TJAM julga dois juízes por liberação irregular de valores e decisões fora da competência em ações criminais

O Tribunal de Justiça do Amazonas (TJAM) iniciou o julgamento de dois processos administrativos disciplinares (PADs) que apuram condutas graves atribuídas aos juízes Manoel Amaro Pereira de Lima e Celso Souza de Paula. As sessões ocorreram no Pleno da Corte e revelaram, mesmo sob segredo de Justiça, detalhes relevantes sobre as infrações apontadas e as penalidades propostas pelos relatores.
Liberação irregular de R$ 26 milhões e descumprimento de decisão do STJ
No primeiro caso, o juiz Manoel Amaro Pereira de Lima é acusado de descumprir determinação expressa da ministra Nancy Andrighi, do Superior Tribunal de Justiça (STJ), ao liberar cerca de R$ 26 milhões bloqueados do Banco Bradesco, montante destinado ao pagamento de ex-funcionários do extinto Banco do Estado do Amazonas (BEA).

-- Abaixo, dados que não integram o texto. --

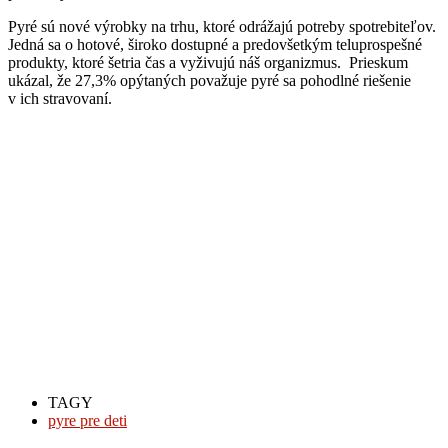
Pyré sú nové výrobky na trhu, ktoré odrážajú potreby spotrebiteľov.
Jedná sa o hotové, široko dostupné a predovšetkým teluprospešné
produkty, ktoré šetria čas a vyživujú náš organizmus. Prieskum
ukázal, že 27,3% opýtaných považuje pyré sa pohodlné riešenie
v ich stravovaní
.
TAGY
pyre pre deti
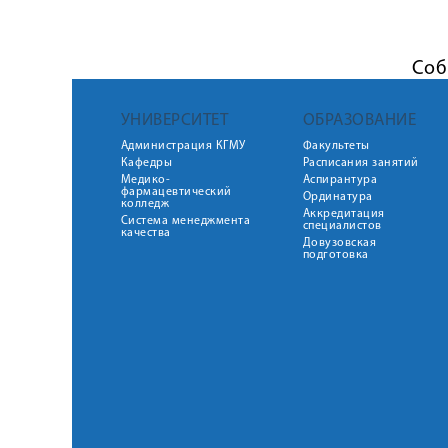
Соб
УНИВЕРСИТЕТ
ОБРАЗОВАНИЕ
Администрация КГМУ
Факультеты
Кафедры
Расписания занятий
Медико-
Аспирантура
фармацевтический
Ординатура
колледж
Аккредитация
Система менеджмента
специалистов
качества
Довузовская
подготовка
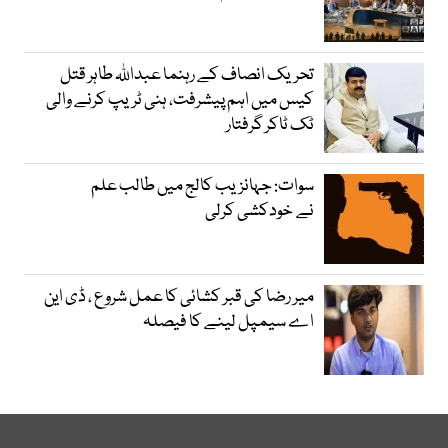
تحریک انصاف کے رہنما عبداللہ طاہر قتل
کیس میں اہم پیشرفت، ہنی ٹریپ کرنے والی
ٹک ٹاکر گرفتار
سوات: جہانزیب کالج میں طالب علم
نے خودکشی کرلی
میر رضا کی قبر کشائی کا عمل شروع ، ڈی این
اے سیمپل لینے کا فیصلہ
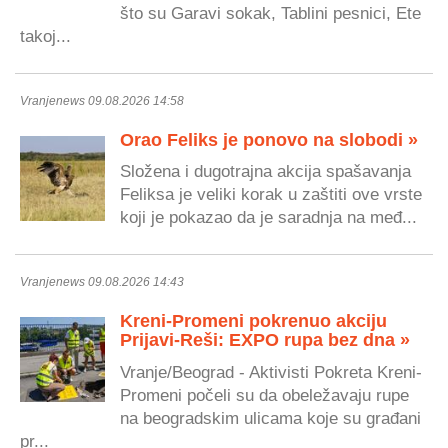
što su Garavi sokak, Tablini pesnici, Ete
takoj...
Vranjenews 09.08.2026 14:58
Orao Feliks je ponovo na slobodi »
Složena i dugotrajna akcija spašavanja
Feliksa je veliki korak u zaštiti ove vrste
koji je pokazao da je saradnja na međ...
Vranjenews 09.08.2026 14:43
Kreni-Promeni pokrenuo akciju
Prijavi-Reši: EXPO rupa bez dna »
Vranje/Beograd - Aktivisti Pokreta Kreni-
Promeni počeli su da obeležavaju rupe
na beogradskim ulicama koje su građani
pr...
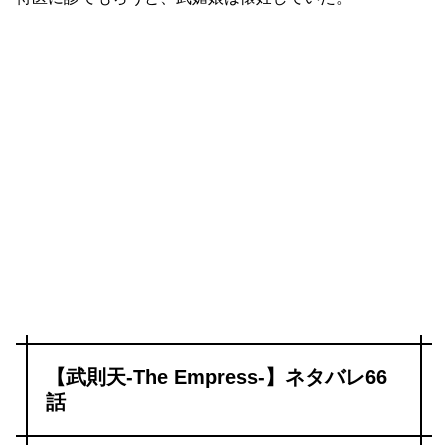
【武則天-The Empress-】ネタバレ66
話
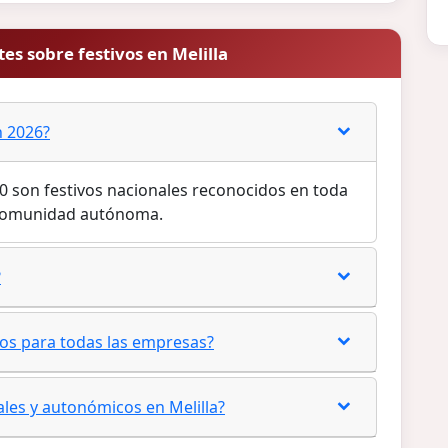
es sobre festivos en Melilla
n 2026?
 10 son festivos nacionales reconocidos en toda
a comunidad autónoma.
?
rios para todas las empresas?
ales y autonómicos en Melilla?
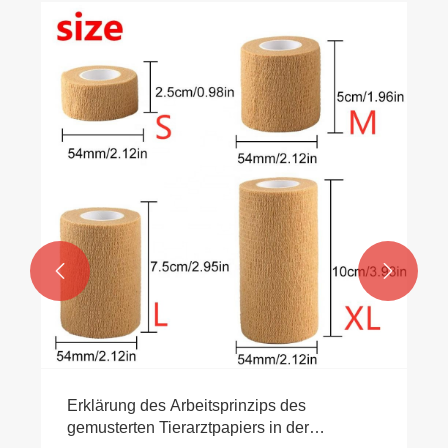


Erklärung des Arbeitsprinzips des
gemusterten Tierarztpapiers in der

Em agosto de 2020, a ministra havia ordenado a suspensão do processo até o julgamento definitivo do recurso, considerando a alta complexidade e o valor elevado da causa. Mesmo assim, em setembro do mesmo ano, o magistrado determinou o levantamento dos valores às 23h06, no mesmo dia do pedido, sem comunicar as partes interessadas.
Dias depois, a ministra Nancy Andrighi reafirmou que sua decisão não comportava interpretações e determinou o bloqueio dos valores. O caso acabou sendo encaminhado ao Conselho Nacional de Justiça (CNJ) e à Corregedoria-Geral de Justiça do Amazonas (CGJ-AM) para apuração da conduta.

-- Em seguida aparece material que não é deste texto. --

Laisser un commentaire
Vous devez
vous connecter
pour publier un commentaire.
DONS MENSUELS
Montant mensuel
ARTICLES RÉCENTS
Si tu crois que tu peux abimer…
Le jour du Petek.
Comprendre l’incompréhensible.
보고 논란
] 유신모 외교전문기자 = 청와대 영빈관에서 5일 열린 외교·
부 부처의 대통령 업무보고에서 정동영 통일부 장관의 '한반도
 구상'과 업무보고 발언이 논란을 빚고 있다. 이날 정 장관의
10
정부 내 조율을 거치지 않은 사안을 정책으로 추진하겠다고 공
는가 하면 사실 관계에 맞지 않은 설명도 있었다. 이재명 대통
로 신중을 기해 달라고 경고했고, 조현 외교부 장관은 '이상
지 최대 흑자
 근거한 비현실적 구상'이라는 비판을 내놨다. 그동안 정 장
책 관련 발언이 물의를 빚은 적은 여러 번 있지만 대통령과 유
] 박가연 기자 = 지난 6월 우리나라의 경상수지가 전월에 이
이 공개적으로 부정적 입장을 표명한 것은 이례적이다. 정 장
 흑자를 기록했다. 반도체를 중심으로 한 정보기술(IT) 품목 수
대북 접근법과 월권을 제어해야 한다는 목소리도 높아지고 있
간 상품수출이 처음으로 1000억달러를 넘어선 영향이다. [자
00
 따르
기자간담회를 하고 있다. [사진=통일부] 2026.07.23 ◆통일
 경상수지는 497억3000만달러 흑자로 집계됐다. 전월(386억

O relator do PAD, desembargador Jorge Manuel Lopes Lins, classificou o episódio como uma “violação grave à hierarquia judicial e à segurança jurídica”. Em seu voto, afirmou:
“Julgo procedente, em sua integralidade, a imputação contida na portaria 4.134, para reconhecer que o juiz de direito Manoel Amaro Pereira de Lima violou, mediante conduta eivada de culpa grave, os deveres funcionais previstos na Lei Orgânica da Magistratura.”
Jorge Lins reconheceu a infração e defendeu a aplicação da pena de disposição por dois anos, um tipo de afastamento temporário e remunerado. O voto, porém, gerou divergência no plenário.
Os desembargadores Hamilton Saraiva e César Bandiera manifestaram entender que, diante da gravidade dos fatos, a aposentadoria compulsória seria a medida mais adequada. Já o desembargador Flávio Pascarelli afirmou que, na leitura do voto do relator, não ficou demonstrado o dolo, ou seja, a intenção deliberada de descumprir a ordem judicial. Por esse motivo, ele adiantou que poderá defender uma pena mais branda, de censura, prevista em lei para situações em que não há comprovação de má-fé.
Pascarelli, contudo, pediu vista do processo e disse que vai apresentar voto conclusivo na próxima sessão, confirmando a dosimetria — ou seja, o grau da sanção — que considerar mais compatível com o caso.
Decisões fora da competência e favorecimento em ações criminais
O segundo processo, relatado pela desembargadora Vânia Marinho, tem como alvo o juiz Celso Souza de Paula, acusado de proferir decisões processuais fora de sua competência, reconsiderar atos de outros magistrados e, em alguns casos, deixar de ouvir o Ministério Público. As decisões, segundo o voto, foram tomadas com celeridade incomum e sempre em benefício de réus em ações criminais.
A desembargadora considerou a conduta “dolosa e reiterada”, afirmando que o magistrado agiu em afronta ao princípio do juiz natural, comprometendo a legalidade e a segurança jurídica.
“O magistrado, ao reconsiderar decisões sem competência e sem oitiva do Ministério Público, atentou de forma dolosa e recalcitrante contra a ordem pública. A pena proposta é adequada justamente porque afasta o juiz da jurisdição, preservando a confiança social no Judiciário”, disse Vânia.
Com base nos fundamentos apresentados, a relatora propôs a aposentadoria compulsória. O julgamento foi suspenso após pedido de vista, e o processo deve retornar ao Pleno na próxima sessão.
Próximos passos e repercussão
Os dois julgamentos devem ser retomados nas próximas sessões do Tribunal Pleno do TJAM, após a devolução dos processos com os votos-vista. As penalidades possíveis variam entre censura, disposição e aposentadoria compulsória, conforme a gravidade das condutas e o grau de dolo reconhecido.
As discussões, segundo os votos apresentados, reforçam a preocupação da Corte com o respeito à hierarquia judicial, a observância dos limites de competência e a preservação da confiança pública na magistratura amazonense.